When we complained about this, we were instructed by the faculty’s HR manager – a nice man who has since left us – that “normally” referees’ reports are called for only after the hundreds of applicants have been winnowed down to a short list. “This is the proper method,” he primly informed us. Well, it ain’t normal and it ain’t proper, and belatedly trying to fix it caused us and others a lot of hassle and probably harmed our recruiting effort by making us look incompetent, which I guess we were to make the mistake in the first place.

I could come up with many other examples, and so could my colleagues. What we are sometimes told in response is that the modern university is now too big to rely on non-bureaucratic administrative systems. Well, I have an answer for that, too. The University of Auckland, New Zealand’s largest, boasts (and it does boast) 40,000 students. It is still a good university but it has become, arguably, bloated and unfocused.

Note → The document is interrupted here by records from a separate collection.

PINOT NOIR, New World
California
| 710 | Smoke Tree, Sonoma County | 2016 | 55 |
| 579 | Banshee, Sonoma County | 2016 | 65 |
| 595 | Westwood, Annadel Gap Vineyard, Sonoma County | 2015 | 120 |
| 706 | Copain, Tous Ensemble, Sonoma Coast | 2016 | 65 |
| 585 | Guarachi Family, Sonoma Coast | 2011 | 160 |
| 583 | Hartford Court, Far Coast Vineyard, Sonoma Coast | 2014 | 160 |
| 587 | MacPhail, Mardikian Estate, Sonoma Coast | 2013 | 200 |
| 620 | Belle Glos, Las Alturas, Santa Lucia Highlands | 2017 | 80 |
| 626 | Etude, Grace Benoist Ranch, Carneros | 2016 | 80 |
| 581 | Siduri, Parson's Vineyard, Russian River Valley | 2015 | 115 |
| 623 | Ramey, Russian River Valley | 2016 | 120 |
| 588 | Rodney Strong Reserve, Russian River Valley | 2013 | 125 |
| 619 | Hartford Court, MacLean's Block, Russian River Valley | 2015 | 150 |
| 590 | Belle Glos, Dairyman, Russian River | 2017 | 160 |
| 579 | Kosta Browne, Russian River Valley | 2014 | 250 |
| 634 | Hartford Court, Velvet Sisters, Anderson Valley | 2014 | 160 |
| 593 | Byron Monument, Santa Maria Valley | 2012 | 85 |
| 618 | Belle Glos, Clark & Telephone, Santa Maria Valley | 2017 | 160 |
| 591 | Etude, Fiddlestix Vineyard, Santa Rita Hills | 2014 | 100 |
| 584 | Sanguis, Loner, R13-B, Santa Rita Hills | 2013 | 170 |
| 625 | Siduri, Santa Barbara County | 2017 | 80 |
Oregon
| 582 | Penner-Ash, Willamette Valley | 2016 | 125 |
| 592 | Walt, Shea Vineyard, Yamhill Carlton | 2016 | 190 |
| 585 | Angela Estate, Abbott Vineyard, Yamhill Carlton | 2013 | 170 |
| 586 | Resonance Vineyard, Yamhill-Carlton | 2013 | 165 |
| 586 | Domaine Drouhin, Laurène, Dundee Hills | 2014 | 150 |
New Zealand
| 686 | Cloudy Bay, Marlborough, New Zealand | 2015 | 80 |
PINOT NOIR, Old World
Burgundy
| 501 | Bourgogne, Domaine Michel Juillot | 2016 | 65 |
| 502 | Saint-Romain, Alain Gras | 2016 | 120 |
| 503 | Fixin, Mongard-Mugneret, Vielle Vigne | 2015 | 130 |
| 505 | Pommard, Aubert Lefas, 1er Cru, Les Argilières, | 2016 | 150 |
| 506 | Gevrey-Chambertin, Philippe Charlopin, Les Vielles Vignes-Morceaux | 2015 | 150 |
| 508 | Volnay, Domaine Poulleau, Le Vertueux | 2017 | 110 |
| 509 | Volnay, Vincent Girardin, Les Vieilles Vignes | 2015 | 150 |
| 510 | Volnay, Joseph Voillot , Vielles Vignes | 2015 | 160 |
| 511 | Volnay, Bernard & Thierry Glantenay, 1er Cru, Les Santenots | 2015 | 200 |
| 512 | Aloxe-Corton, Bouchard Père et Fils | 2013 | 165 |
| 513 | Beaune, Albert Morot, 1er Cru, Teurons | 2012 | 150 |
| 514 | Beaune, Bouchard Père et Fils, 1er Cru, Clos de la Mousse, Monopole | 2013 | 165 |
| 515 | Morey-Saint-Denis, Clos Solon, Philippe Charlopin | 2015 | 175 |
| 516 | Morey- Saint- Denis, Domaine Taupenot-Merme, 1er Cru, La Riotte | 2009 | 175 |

So here is a thought experiment. Imagine our university without its unloved Tamaki satellite campus; without the newly acquired (why?) College of Education; without NICAI – the National [sic] Institute of Creative  something-or-other; without our curiously unrewarding consulting company Uniservices; even divested of its hugely expensive and demanding medical school. You know, the resulting pared-down institution just might be a “lesser but better” place for the carrying out of our core functions of teaching, thesis supervision and research.

Wilf Malcolm and Nick Tarling were themselves distinguished contributors to university life and governance in what they may consider to have been a lesser but better era. They may not agree with everything I have written here. They may well feel that this review does not do full justice to their thorough and judicious narrative of the history of the New Zealand university system (it doesn’t). But I hope they will least appreciate that in this instance their goal of “stimulating ongoing debate” has been realised.

 

Tim Hazledine is Head of the Department of Economics at the University of Auckland.